_GIVEN INFORMATION_.
------------------------------------------------

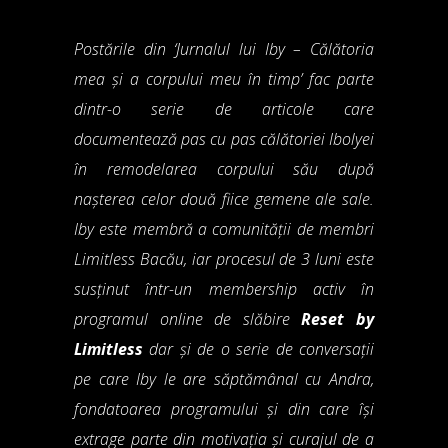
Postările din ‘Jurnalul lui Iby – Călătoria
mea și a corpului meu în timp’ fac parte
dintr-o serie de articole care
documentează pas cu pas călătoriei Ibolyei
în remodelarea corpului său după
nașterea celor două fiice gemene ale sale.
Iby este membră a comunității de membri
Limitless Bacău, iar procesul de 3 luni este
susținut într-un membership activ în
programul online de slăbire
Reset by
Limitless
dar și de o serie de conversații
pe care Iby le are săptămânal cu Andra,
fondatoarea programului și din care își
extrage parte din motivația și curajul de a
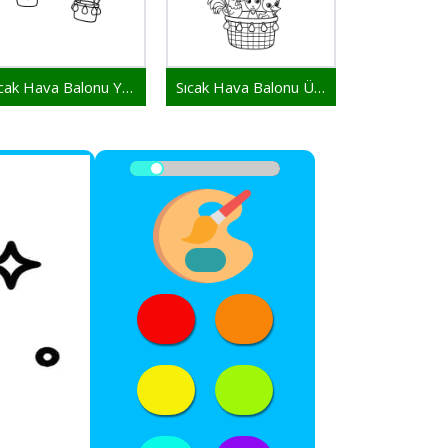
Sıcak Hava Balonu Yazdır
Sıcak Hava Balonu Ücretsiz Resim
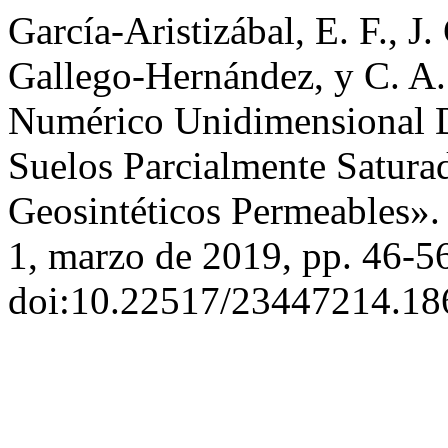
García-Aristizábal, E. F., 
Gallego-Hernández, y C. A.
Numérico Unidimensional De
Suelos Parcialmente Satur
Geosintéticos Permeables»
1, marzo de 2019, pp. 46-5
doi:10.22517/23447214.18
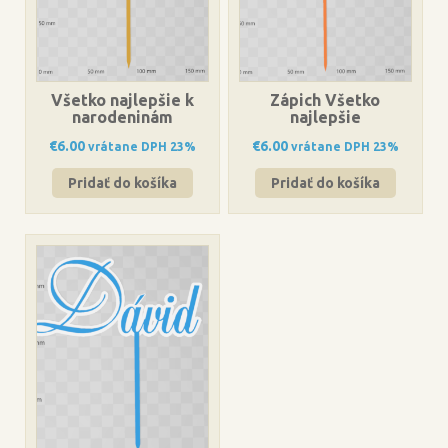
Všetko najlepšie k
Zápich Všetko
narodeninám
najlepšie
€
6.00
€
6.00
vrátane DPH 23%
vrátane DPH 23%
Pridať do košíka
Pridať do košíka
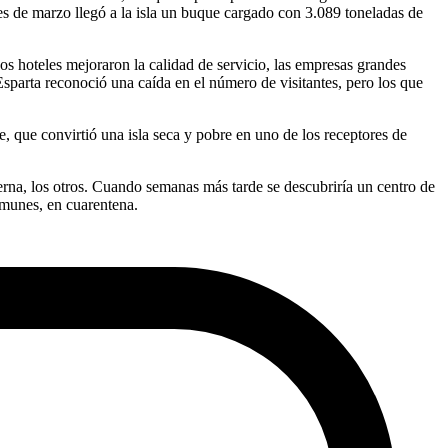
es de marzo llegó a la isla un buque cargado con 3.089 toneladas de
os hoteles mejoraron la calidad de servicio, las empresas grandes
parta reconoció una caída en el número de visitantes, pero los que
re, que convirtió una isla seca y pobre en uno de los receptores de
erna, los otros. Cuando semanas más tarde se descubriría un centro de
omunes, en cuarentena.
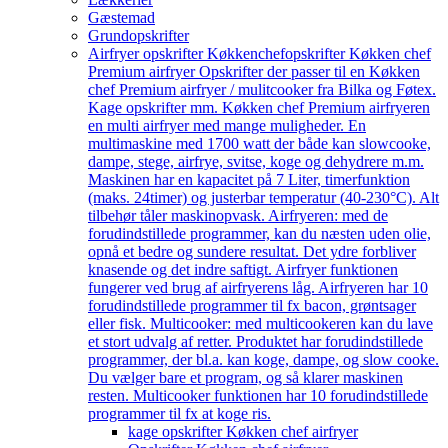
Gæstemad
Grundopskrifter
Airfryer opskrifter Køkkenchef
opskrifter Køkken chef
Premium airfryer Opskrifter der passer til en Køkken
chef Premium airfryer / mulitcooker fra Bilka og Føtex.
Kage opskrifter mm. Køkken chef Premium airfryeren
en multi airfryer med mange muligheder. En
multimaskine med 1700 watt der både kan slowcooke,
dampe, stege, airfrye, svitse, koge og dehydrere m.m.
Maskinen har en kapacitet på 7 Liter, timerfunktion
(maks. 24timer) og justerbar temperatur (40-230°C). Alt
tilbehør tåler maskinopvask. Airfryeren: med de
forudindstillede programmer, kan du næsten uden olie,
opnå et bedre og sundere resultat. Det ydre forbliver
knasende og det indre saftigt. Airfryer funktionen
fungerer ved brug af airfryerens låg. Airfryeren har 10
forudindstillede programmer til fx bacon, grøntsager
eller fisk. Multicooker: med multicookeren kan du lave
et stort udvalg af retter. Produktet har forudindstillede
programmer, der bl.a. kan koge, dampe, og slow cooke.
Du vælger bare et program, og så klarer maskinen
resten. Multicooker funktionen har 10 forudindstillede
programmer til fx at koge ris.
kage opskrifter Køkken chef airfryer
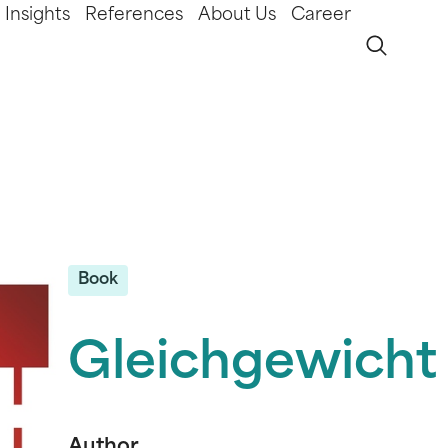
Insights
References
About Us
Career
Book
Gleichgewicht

------------------------------------------------

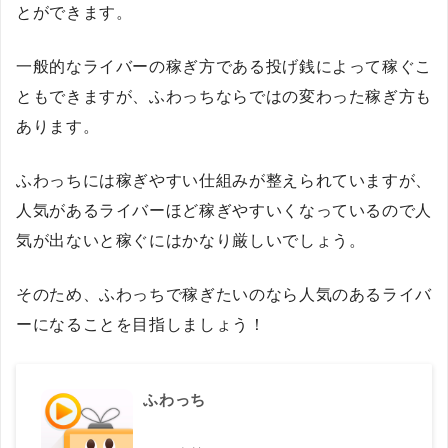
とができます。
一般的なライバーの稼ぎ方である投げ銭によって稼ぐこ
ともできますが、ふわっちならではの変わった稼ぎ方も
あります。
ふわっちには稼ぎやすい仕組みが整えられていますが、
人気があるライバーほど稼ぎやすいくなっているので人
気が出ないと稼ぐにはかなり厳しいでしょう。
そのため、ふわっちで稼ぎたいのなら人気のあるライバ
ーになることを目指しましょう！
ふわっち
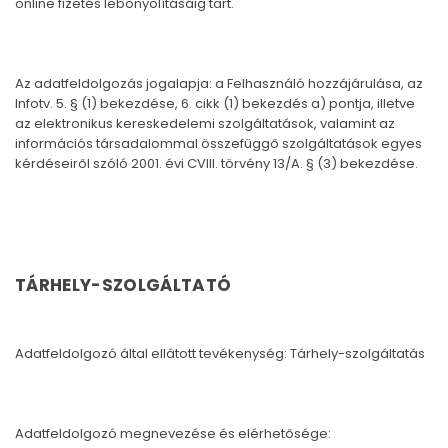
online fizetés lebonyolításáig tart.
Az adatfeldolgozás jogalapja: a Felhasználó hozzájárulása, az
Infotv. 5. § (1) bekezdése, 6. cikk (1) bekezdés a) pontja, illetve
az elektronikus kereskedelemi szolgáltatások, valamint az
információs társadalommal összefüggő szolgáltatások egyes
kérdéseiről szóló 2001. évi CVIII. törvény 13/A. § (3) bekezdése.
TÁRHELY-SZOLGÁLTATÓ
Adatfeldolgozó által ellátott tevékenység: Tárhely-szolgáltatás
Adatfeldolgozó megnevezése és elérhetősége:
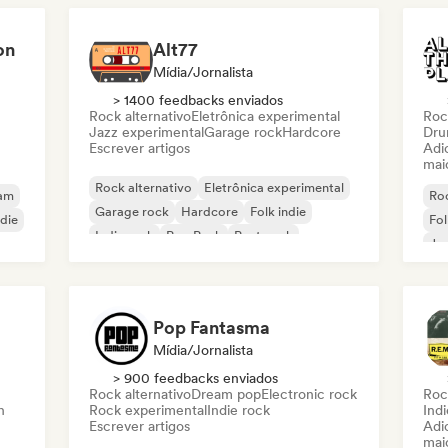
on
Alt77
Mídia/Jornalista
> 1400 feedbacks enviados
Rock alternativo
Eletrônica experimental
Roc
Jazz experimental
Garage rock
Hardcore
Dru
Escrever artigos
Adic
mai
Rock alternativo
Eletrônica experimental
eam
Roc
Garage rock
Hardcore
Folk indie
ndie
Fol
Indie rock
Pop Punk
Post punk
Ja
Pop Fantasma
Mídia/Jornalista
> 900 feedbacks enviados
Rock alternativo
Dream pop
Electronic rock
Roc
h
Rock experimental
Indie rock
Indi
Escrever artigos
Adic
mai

------------------------------------------------

_EXERCISE REQUIREMENTS_. Rewrite the lines of the records above as a numbered list, starting at the line containing "Všetko najlepšie k" and ending at the line containing "kage opskrifter Køkken chef airfryer", with both of those lines included and any blank lines omitted. Leave the pictures out of the answer.

_RESPONSE AREA_.
1. Všetko najlepšie k
2. Zápich Všetko
3. narodeninám
4. najlepšie
5. €
6. 6.00
7. €
8. 6.00
9. vrátane DPH 23%
10. vrátane DPH 23%
11. Pridať do košíka
12. Pridať do košíka
13. es de marzo llegó a la isla un buque cargado con 3.089 toneladas de
14. os hoteles mejoraron la calidad de servicio, las empresas grandes
15. parta reconoció una caída en el número de visitantes, pero los que
16. re, que convirtió una isla seca y pobre en uno de los receptores de
17. erna, los otros. Cuando semanas más tarde se descubriría un centro de
18. omunes, en cuarentena.
19. Gæstemad
20. Grundopskrifter
21. Airfryer opskrifter Køkkenchef
22. opskrifter Køkken chef
23. Premium airfryer Opskrifter der passer til en Køkken
24. chef Premium airfryer / mulitcooker fra Bilka og Føtex.
25. Kage opskrifter mm. Køkken chef Premium airfryeren
26. en multi airfryer med mange muligheder. En
27. multimaskine med 1700 watt der både kan slowcooke,
28. dampe, stege, airfrye, svitse, koge og dehydrere m.m.
29. Maskinen har en kapacitet på 7 Liter, timerfunktion
30. (maks. 24timer) og justerbar temperatur (40-230°C). Alt
31. tilbehør tåler maskinopvask. Airfryeren: med de
32. forudindstillede programmer, kan du næsten uden olie,
33. opnå et bedre og sundere resultat. Det ydre forbliver
34. knasende og det indre saftigt. Airfryer funktionen
35. fungerer ved brug af airfryerens låg. Airfryeren har 10
36. forudindstillede programmer til fx bacon, grøntsager
37. eller fisk. Multicooker: med multicookeren kan du lave
38. et stort udvalg af retter. Produktet har forudindstillede
39. programmer, der bl.a. kan koge, dampe, og slow cooke.
40. Du vælger bare et program, og så klarer maskinen
41. resten. Multicooker funktionen har 10 forudindstillede
42. programmer til fx at koge ris.
43. kage opskrifter Køkken chef airfryer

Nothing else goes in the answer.